CDP smart hubs have easily configurable backend interfaces and integrate with any type of software, from ecommerce to marketing automation. They’re cloud-based, offer automation triggers, and scale quickly.

These platforms are ideal for companies that need to quickly create customer experiences from multiple data sources. They’re more focused on process orchestration, so they don’t have as robust data manipulation capabilities as other CDPs.

However, if an organization just needs to create customer journeys and segment profiles, a CDP smart hub is a smart choice over a marketing data-integration CDP.

People Also Ask

Who needs a CDP and why?

The marketing department primarily uses a CDP, but its benefits extend to sales, customer service, and the product team.

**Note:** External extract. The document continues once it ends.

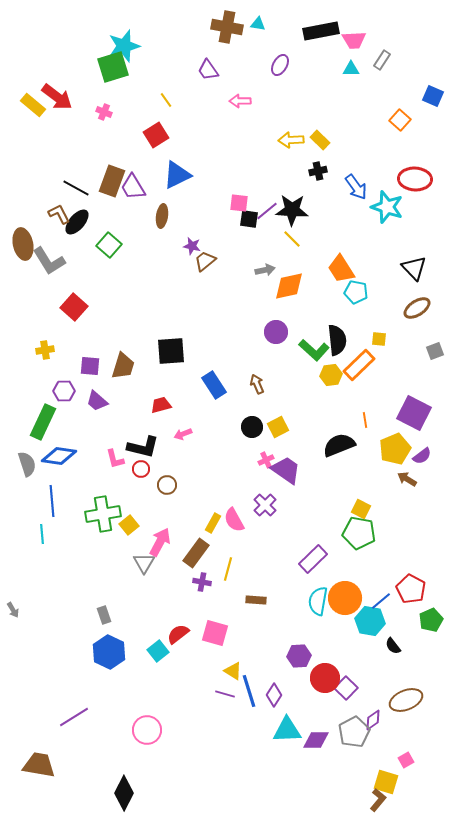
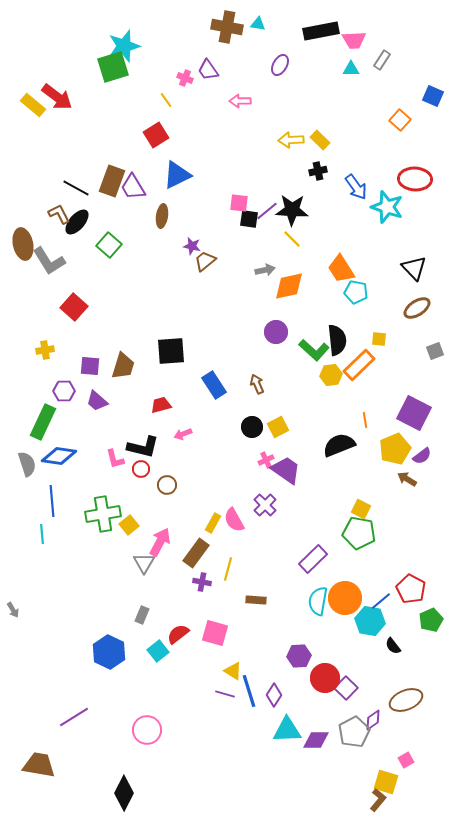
pink cross at (104, 112): moved 81 px right, 34 px up
gray rectangle at (104, 615): moved 38 px right; rotated 42 degrees clockwise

Customer data platforms typically suit larger or growing organizations. A smaller SaaS company or ecom brand probably won’t use all its features. It’s still possible to trigger automations and look at analytics without using a CDP, so they’re more useful for companies with more complex data analytics and data science needs.

What is a customer data platform vs. CRM?

CRM software is a tool sales, marketing, and customer success teams use to manage customer interactions. It’s used primarily for sales processes and automations.

Although it’s a source of customer data, it is only a source of certain types. CDP is an integrated platform that combines data from an organization’s software tools to create a single view of the customer.

CRM (among other tools) would feed information into a CDP, and the CDP would analyze it next to other data points, such as website visits and purchase history.

What is the difference between a CDP and a data management platform (DMP)?

CDPs and DMPs both collect customer data. But DMPs gather third-party data like cookies and browsing data and combine it with an organization’s own customer database. This data is used to create segments and target customers with ads on different sites.

CDPs are primarily used for segmenting customers within the company’s sphere of influence. Since DMPs are primarily used for ad targeting, they wouldn’t help an organization create a personalized experience within the company’s own products and touchpoints.